Questions:
1/ For the Assigned Risk Plan opinion below, say whether each statement agrees with it. Answer yes or no, and quote the words of the opinion that decide it. (a) The Assigned Risk Plan was established by a statute enacted in 1946. (b) Section 63 itself set standards on types and limits of coverage. (c) The governing committee that administers the Plan is made up of members of the Insurance Department.
2/ Write the next part of the Assigned Risk Plan opinion below, picking up right after its last sentence.

Hanover Insurance v. Corcoran

Order and judgment (one paper) of the Supreme Court, New York County (William P. McCooe, J.), entered November 19, 1987, which granted the petition of Hanover Insurance Company, pursuant to CPLR article 78, to annul the determination of the Superintendent of Insurance, which compelled petitioner Hanover to accept an assignment to write a motor vehicle liability insurance policy from the Assigned Risk Plan, is unanimously reversed, on the law, the petition denied, and dismissed, and the determination of the Superintendent of Insurance reinstated, without costs.

In 1946, the Legislature enacted section 63 of the Insurance Law, the predecessor of Insurance Law § 5301 et seq., thereby establishing the Assigned Risk Plan (the Plan), pursuant to which all insurers licensed to write motor vehicle liability insurance policies in this State became obligated to participate in the Plan for the equitable apportionment among them of motor vehicle insurance policies to applicants who cannot acquire such on the open market. The statute authorized the Superintendent of Insurance to promulgate a plan or plans for the apportionment of assignments after consultation with insurance industry representatives. The limits and types of coverage were to be determined at the reasonable discretion of the Superintendent of Insurance, subject to approval by the Insurance Department. Section 63, itself, set no standards on types and limits of coverage.

In 1969, section 63 was amended and its provisions recodified and amplified into what are now sections 5301 through 5304. Presently, the Plan is administered by a governing committee made up of members of the insurance industry and subject to the direction and supervision of the Superintendent of Insurance. (Insurance Law §§ 5301, 5302.) The committee operates pursuant to a set of rules (Plan Rules) initially approved by the Superintendent, after consultation with the insurance industry, and subject to amendment by the governing committee. (Insurance Law § 5301 [b].)

*316Section 10 (A) of the promulgated Plan Rules, which governs the liability limits obtainable through the Plan for bodily injury and property damages, provides, in relevant part, that ”[e]ach insurer shall be required to write a policy or binder for limits of $10,000/$20,000 bodily injury liability and $5,000 property damage liability except as follows:

"1. When limits in excess of $10,000/$20,000 bodily injury liability and $5,000 property damage liability are required by law, the insurer shall be required to write a policy or binder for limits adequate to comply with the law” (emphasis supplied).

Since 1954, section 10 (A) of the Plan Rules has provided that insurers shall be obliged to write policies exceeding the basic $10,000/$20,000 limits when necessary to comply with the minimum requirements of law.

This Plan Rule is now being challenged as inconsistent with one of the successor provisions to Insurance Law § 63, which became effective in 1969 and provide that the Assigned Risk Plan

"(a) * * * shall provide for availability to applicants of motor vehicle insurance coverages for:

"(1) legal liability, up to fifty thousand dollars because of bodily injury to or death of one person in any one accident and, subject to such limit for one person, up to one hundred thousand dollars because of bodily injury to or death of two or more persons in any one accident, and up to ten thousand dollars because of injury to or destruction of property of others in any one accident” (Insurance Law § 5303 [a] [1]).

Data:
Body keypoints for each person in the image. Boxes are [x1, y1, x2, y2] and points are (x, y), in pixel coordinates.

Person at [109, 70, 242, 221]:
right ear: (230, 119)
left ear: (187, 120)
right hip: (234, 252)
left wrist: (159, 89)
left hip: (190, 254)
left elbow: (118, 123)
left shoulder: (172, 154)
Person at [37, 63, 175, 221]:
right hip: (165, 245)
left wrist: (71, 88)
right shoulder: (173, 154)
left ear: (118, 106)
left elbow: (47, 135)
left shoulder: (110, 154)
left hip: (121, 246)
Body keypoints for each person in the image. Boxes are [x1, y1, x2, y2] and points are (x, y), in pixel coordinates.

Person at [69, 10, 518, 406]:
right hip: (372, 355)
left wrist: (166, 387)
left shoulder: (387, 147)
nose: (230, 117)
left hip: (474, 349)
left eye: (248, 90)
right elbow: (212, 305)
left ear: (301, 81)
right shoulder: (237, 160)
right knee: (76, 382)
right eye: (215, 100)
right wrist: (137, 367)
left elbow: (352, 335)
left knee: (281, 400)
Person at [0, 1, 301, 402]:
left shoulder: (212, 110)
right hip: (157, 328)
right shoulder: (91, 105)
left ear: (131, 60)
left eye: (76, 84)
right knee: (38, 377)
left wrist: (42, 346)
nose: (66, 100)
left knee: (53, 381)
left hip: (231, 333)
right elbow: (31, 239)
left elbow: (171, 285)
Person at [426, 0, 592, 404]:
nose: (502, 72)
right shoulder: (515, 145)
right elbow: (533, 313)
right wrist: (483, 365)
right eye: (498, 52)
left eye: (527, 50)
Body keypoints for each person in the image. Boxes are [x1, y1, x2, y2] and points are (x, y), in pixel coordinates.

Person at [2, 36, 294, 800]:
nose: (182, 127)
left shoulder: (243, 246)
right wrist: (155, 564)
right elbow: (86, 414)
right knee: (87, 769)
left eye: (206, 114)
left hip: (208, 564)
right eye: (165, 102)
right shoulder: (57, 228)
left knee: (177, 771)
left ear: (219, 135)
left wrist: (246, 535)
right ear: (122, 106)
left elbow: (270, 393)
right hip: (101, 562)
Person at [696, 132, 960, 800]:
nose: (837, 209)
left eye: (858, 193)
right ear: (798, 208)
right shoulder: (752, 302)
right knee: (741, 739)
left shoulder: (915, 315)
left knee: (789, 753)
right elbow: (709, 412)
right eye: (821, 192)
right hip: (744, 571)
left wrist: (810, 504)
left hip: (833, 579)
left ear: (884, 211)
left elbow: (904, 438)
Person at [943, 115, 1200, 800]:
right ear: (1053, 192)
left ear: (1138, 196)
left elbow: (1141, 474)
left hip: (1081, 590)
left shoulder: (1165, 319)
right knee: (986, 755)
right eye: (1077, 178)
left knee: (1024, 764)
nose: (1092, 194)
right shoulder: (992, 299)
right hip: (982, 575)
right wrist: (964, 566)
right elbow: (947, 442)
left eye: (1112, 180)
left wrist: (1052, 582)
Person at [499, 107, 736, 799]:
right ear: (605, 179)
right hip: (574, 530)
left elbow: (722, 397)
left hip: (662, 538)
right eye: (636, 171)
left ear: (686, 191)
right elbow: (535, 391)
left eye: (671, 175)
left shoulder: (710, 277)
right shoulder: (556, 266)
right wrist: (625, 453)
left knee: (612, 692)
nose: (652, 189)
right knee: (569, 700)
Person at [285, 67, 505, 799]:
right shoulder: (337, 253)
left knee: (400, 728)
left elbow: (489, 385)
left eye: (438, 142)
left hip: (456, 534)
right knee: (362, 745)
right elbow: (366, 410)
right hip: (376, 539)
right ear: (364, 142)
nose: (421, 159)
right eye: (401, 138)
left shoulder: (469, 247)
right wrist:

Outputs for the tasks:
1/
(a) Yes: "In 1946, the Legislature enacted section 63 of the Insurance Law, the predecessor of Insurance Law § 5301 et seq., thereby establishing the Assigned Risk Plan"
(b) No: "Section 63, itself, set no standards on types and limits of coverage."
(c) No: "the Plan is administered by a governing committee made up of members of the insurance industry"

2/
The question before us is whether section 5303 establishes a ceiling limit on the coverage which an assigned risk insurer must extend to an assigned risk applicant, and if so, whether this invalidates the provision of section 10 (A) of the Plan Rules which requires higher amounts of coverage when required by law. The issue arises in the context of the April 28, 1986 decision of the Superintendent of Insurance, which approved and adopted the findings and conclusions of a Hearing Officer of the Department of Insurance, directing petitioner Hanover Insurance Company to accept a Plan assignment of a risk applicant, a school bus company which is required by the Interstate Commerce Commission to have a minimum liability coverage of $5 million per vehicle.

We conclude that it would be contrary to the legislative intent in enacting section 5303 to construe it as establishing a $50,000/$100,000 ceiling limit upon coverage. We do not dis*317pute that the statute is ambiguously worded. Because it is, we must, therefore, be guided by the Legislature’s intent, the history of the predecessor statute and, additionally, by what is a reasonable interpretation of the statute. So guided, we hold that the liability coverage provisions set forth in section 5303 were included by the Legislature to assure that assigned risk motorists would be guaranteed coverage at least as high as $50,000/ $100,000, upon their request. Further, the requirement of section 10 (A) of the Plan Rules, that the insurer provide amounts in excess of $10,000/$20,000, when required by law, is not in conflict with the statute and, in fact, addresses a quite different concern.

The statement made by the Court of Appeals in Zaldin v Concord Hotel (48 NY2d 107, 111), albeit with reference to a different statute, is particularly relevant herein with a minor change: "Like most statutes, section [5303] did not spring full blown out of a void.” In interpreting what the Legislature intended in enacting section 5303 we cannot ignore the history of the predecessor statute and the manner in which the Legislature intended and specified that the Assigned Risk Plan operate. As stated ante, the predecessor statute, a one-section statute, authorized establishment of the Plan and delegated to the Superintendent of Insurance the authority to promulgate reasonable rules by which to govern the Plan. Pursuant to this authority, a comprehensive system of Plan Rules was promulgated, specifying, among other things, limits and types of coverage the Plan would provide, the eligibility requirements for an assignment, the procedures for obtaining an assignment, and the method of determining the quota of assignments each insurer would be required to fulfill. The Plan, therefore, has always operated with minimal legislative direction.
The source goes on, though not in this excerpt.